Além disso, o novo sistema estabelece o regime de não cumulatividade plena, permitindo o creditamento amplo de tributos ao longo da cadeia produtiva. Essa característica, fundamental em IVAs modernos, visa a evitar a tributação em cascata, típica do atual modelo brasileiro, mas pode gerar distorções quando aplicada a setores que não operam com insumos ou cadeia produtiva tradicional - como é o caso dos cartórios.
A transição para o novo sistema será longa e escalonada. Entre 2026 e 2033, haverá um período de convivência entre o sistema atual e o novo modelo, com a aplicação progressiva da CBS e do IBS e a redução proporcional de PIS, Cofins, ICMS e ISS. Esse período de transição é crucial para o amadurecimento das normas complementares, a adaptação dos contribuintes e a regulamentação das peculiaridades de setores específicos, incluindo os serviços notariais e registrais.

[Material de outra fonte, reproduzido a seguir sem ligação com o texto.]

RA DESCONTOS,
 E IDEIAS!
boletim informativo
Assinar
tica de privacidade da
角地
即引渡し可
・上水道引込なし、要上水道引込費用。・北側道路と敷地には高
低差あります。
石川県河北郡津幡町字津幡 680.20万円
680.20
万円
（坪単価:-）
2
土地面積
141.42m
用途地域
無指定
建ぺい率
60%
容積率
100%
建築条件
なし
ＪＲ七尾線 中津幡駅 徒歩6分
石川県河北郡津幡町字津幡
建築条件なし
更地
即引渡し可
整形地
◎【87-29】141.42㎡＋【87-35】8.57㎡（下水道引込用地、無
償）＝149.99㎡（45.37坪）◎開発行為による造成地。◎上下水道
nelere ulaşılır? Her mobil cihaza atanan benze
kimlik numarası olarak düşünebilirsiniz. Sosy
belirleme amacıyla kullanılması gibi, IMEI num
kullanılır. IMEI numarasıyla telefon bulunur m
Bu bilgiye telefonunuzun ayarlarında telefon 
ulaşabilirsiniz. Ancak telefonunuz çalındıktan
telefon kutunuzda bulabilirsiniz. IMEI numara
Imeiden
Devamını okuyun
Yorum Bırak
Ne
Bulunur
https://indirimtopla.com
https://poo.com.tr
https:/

A reforma também prevê mecanismos de compensação federativa, como o FDR - Fundo de Desenvolvimento Regional e o Fundo de Compensação de Benefícios Fiscais, buscando mitigar os impactos redistributivos entre os entes federados. Tais medidas têm impacto indireto sobre a sustentabilidade da atividade cartorária, sobretudo nos municípios menores, onde a presença do cartório representa, muitas vezes, o único elo entre o cidadão e a Administração Pública.
Em suma, o novo modelo busca promover justiça fiscal e eficiência econômica, mas seu sucesso dependerá da capacidade do Estado e dos setores impactados em traduzir princípios constitucionais em normas infraconstitucionais justas, equilibradas e sensíveis às especificidades institucionais. No caso dos cartórios, essa sensibilidade é não apenas desejável, mas indispensável.